Before-and-after change data
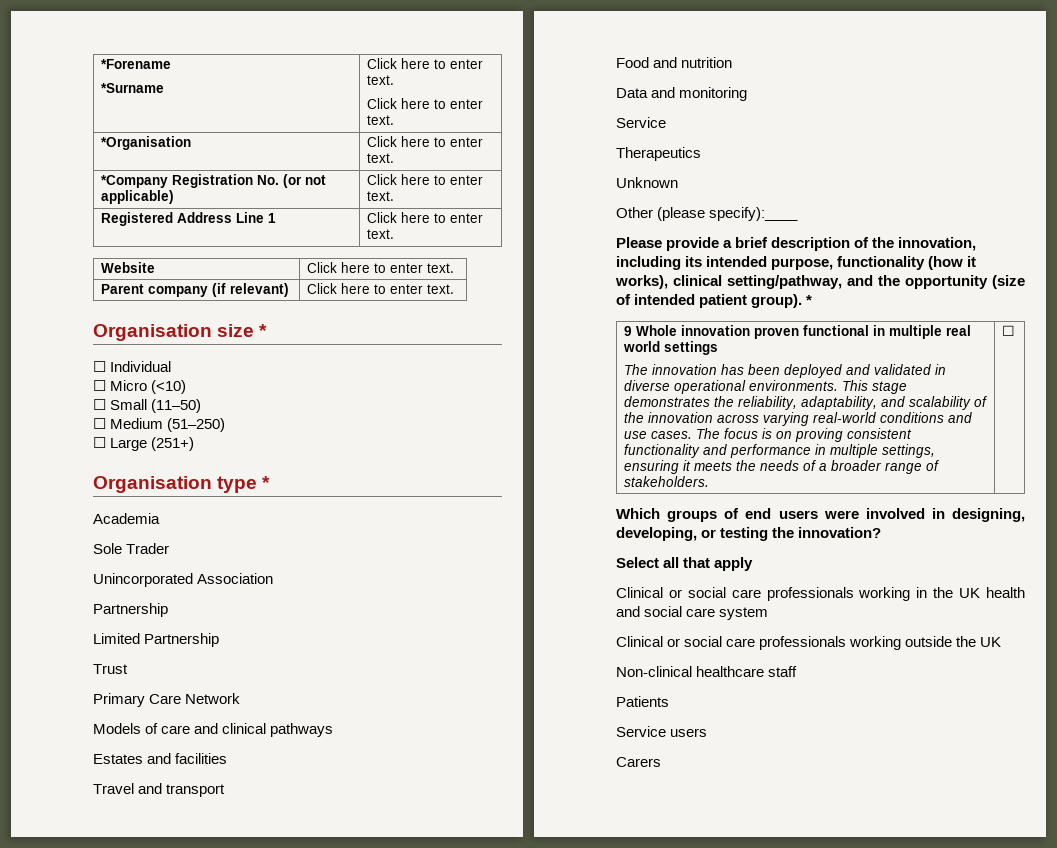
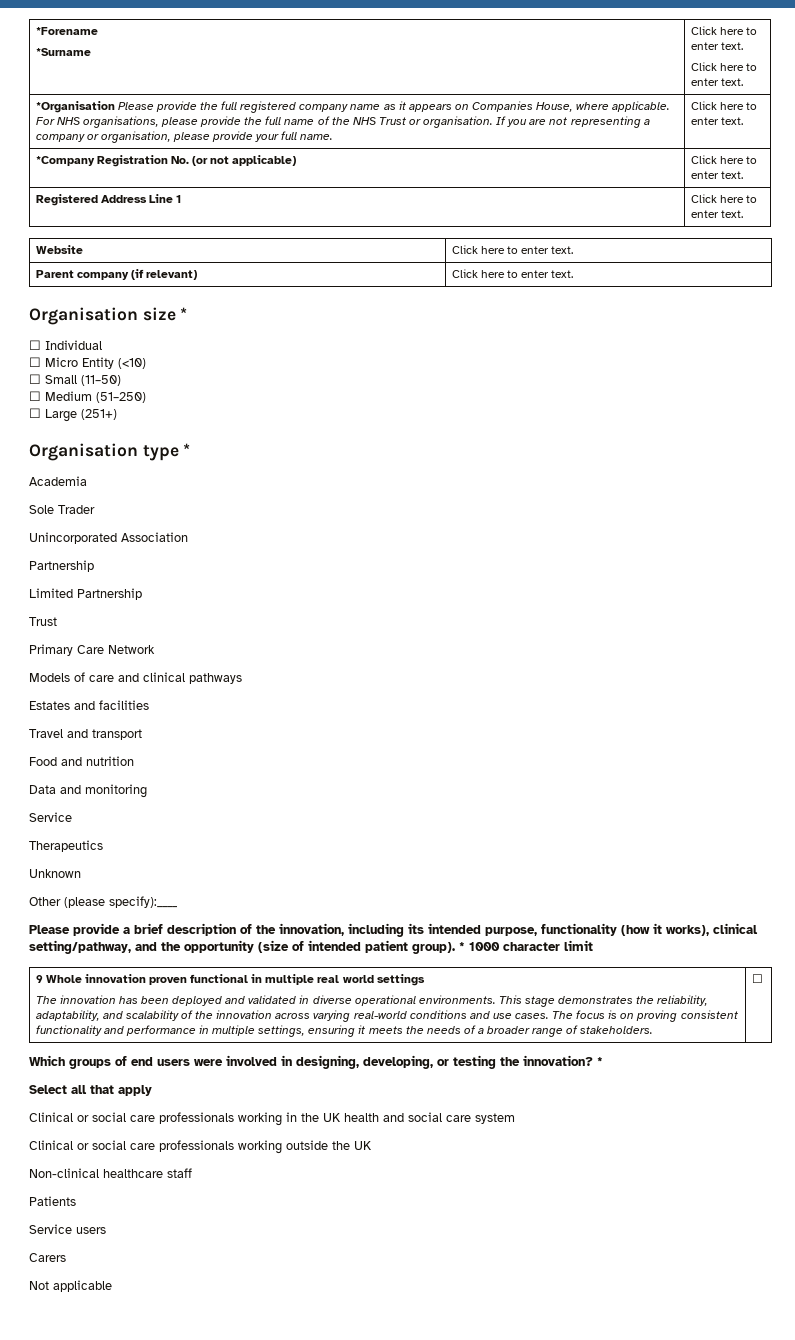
(191, 143) none -> [117,101,671,113] [35,116,650,128] [35,131,334,143] Please provide the full registered company name as it appears on Companies House, where applicable. For NHS organisations, please provide the full name of the NHS Trust or organisation. If you are not representing a company or organisation, please provide your full name.
(148, 385) none -> [82,357,114,369] Entity
(813, 300) none -> [469,940,593,951] 1000 character limit
(882, 532) none -> [597,1057,603,1066] *
(661, 762) none -> [29,1280,112,1292] // Not applicable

Work item
None of the images should be copied, but every entry must be given again exactly.

Exercise response
(191, 143) none -> [117,101,671,113] [35,116,650,128] [35,131,334,143] Please provide the full registered company name as it appears on Companies House, where applicable. For NHS organisations, please provide the full name of the NHS Trust or organisation. If you are not representing a company or organisation, please provide your full name.
(148, 385) none -> [82,357,114,369] Entity
(813, 300) none -> [469,940,593,951] 1000 character limit
(882, 532) none -> [597,1057,603,1066] *
(661, 762) none -> [29,1280,112,1292] // Not applicable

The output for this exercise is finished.